Irish town shows us the world

Jasper Rees10 April 2012

You know where you are in a play by Billy Roche. You are, according to the stage directions for his first play, in "a small town somewhere in Ireland". By the second, this small town had been identified: Wexford. By the third, it had given its name to the Wexford Trilogy. No matter that every subsequent play is also set there, right up to On Such As We, his first for seven years, which had its premiere in Dublin last month.

"Ideally," says Roche, "it's not only Wexford but a particular street in Wexford. Very often, by being absolutely particular, I think you can become international."

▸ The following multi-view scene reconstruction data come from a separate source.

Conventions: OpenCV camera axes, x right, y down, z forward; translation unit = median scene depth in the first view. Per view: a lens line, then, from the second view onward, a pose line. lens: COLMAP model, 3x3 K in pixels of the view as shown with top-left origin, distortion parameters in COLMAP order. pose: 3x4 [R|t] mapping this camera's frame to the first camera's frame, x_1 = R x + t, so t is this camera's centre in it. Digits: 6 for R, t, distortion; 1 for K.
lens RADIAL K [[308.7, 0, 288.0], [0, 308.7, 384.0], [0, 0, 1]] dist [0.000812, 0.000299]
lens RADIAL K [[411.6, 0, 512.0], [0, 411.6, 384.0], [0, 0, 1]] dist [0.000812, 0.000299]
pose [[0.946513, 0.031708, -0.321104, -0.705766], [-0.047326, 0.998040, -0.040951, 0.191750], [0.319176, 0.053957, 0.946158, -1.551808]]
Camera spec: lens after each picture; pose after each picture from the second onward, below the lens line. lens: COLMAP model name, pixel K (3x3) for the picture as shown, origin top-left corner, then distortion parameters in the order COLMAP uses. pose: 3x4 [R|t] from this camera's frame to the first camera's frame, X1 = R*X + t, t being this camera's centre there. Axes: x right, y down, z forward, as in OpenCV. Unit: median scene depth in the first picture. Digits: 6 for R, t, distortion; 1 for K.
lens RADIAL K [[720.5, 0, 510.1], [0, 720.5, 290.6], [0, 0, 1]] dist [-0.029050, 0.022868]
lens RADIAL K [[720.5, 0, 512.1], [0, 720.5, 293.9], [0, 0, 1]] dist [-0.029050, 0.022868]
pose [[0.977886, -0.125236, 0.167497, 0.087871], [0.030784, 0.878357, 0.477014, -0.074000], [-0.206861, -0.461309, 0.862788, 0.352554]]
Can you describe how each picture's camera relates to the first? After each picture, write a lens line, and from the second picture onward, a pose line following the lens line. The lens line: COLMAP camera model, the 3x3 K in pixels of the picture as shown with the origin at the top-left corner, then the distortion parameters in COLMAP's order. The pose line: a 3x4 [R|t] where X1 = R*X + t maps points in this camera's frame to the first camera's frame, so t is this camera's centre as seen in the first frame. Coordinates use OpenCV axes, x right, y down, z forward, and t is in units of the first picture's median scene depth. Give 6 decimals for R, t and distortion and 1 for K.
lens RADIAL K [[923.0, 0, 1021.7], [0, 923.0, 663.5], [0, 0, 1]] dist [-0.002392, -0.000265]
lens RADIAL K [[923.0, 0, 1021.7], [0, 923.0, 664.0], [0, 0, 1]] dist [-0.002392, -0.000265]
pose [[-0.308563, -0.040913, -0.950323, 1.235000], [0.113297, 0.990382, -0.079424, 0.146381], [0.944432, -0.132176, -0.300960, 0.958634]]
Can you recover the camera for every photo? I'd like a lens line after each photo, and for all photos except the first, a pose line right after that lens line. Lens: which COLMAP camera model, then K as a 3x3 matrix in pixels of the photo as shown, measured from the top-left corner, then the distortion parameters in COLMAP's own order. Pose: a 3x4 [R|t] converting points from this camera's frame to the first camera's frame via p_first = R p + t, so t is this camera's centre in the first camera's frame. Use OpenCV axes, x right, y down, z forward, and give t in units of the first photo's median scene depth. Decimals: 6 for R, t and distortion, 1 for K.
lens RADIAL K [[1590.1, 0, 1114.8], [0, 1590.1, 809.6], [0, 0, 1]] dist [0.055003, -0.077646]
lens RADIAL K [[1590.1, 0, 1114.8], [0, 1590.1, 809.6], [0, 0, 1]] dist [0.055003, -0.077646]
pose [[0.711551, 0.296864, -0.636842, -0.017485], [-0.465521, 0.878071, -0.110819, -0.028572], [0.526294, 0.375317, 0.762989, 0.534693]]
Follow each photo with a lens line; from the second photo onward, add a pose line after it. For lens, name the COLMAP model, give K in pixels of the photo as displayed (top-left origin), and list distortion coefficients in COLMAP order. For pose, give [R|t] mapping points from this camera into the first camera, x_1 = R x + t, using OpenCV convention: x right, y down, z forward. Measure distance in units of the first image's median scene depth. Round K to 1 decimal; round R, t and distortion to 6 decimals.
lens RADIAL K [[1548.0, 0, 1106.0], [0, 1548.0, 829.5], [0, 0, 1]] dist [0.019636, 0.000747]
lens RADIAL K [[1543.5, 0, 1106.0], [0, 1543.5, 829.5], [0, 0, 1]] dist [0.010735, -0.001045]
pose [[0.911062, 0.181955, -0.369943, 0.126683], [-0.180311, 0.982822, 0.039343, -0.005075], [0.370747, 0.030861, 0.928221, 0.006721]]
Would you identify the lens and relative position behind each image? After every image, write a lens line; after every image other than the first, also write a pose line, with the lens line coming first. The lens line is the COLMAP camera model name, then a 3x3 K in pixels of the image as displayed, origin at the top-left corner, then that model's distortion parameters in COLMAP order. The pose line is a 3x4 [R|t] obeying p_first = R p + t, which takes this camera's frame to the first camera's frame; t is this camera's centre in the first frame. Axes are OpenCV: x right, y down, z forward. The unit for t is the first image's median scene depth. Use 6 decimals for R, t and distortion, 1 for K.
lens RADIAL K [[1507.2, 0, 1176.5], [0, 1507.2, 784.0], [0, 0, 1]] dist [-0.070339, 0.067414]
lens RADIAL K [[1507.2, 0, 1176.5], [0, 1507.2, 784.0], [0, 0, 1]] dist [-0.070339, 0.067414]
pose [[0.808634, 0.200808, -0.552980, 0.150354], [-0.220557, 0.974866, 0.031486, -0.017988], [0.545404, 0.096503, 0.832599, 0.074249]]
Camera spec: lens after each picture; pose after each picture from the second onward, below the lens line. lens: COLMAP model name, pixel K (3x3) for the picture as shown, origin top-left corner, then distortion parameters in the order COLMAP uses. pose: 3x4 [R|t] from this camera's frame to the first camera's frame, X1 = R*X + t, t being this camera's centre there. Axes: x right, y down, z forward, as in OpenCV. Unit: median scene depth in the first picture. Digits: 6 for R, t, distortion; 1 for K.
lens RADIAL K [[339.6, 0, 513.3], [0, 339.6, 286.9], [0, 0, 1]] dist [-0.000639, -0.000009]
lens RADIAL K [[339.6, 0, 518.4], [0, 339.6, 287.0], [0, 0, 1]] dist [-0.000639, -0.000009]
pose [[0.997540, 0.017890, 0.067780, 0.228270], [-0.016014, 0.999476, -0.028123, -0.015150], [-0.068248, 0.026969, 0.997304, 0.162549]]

Each play seems to pop into a different building on that street. If it's not the betting shop, it's the snooker hall, or the church or, in The Cavalcaders, now revived at the Tricycle, the cobbler's. It tells of a quartet who mend shoes by day and sing barbershop by night. The songs make it Roche's most celebratory play, though the celebration is strictly muted. This is still Roche's Wexford, a place where a salty tang of disappointment hangs in the air and the past permeates everything like sea mist. There are even more than Roche's usual quota of tragic adulteries. One character has allowed his life to be ruined by his wife's desertion; another says that it's "water under the bridge".

"Those very words were used to me once by a fella that it did happen to," says Roche, "and the pain in his face when he said it was just extraordinary. I couldn't forget it. And it came into the play. No way was it water under the bridge."

The songs, written by Roche, have been beautifully spruced up by Clement Ishmael, the music director of The Lion King. The performances of the entire cast, led by Liam Cunningham as the bruised and brooding, commitment-phobic Terry, are immaculately judged. All in all, there has never been a more opportune moment for Roche to have the West End transfer that he is surely due.

The trilogy was revived in its entirety this time last year by the Tricycle. The difference is that now the playwright will be on stage, too. He is reprising the role of the "small-town Sinatra", Josie, which he played in the original production.

It's not often the author acts in his own plays. "Pinter, Shepard, Shakespeare and me," says Roche. "There's a headline for you." And unlike your man, none of the above is a decent tenor. Long before he wrote for a living, Roche was a singer. You sense a nostalgia for the days at the microphone that perhaps inspired The Cavalcaders.

It may also explain why it didn't take much to persuade him back on stage ("for the last time", he says, but then he always says that). His understanding of such things goes back to the burning down of his father's bar, in which he grew up and which provided the ending to his debut novel, Tumbling Down. "An era was completely finished when that happened. So I am aware of things coming to an end."

The play itself rose out of a sort of false-memory syndrome - Roche's memory of the shoe shop he had in mind while writing. "The sun always seemed to shine in this shop. It was just a beautiful place to bring your sandal to get it fixed. And the shop is closed down now. The window is tiny. The sun couldn't have shone in there. It's like the darkest place you ever saw. It's very strange, my memory of the sun shining in that place."

He talks about how the Irish have appropriated the English language and made their own music, and it occurs to him that another era may be threatened. "Modern Ireland is doing well now. Young people are educated. We will have a middle class now. When I was a kid there was the odd town clerk or bank manager we would have regarded as middle class. There'd have been about 20 or 30 in the town. It probably doesn't bode well at all for Irish theatre. People get too safe and too comfortable. Accents are disappearing rapidly, and with accents go words and songs."

If nothing else, there could be a play in it.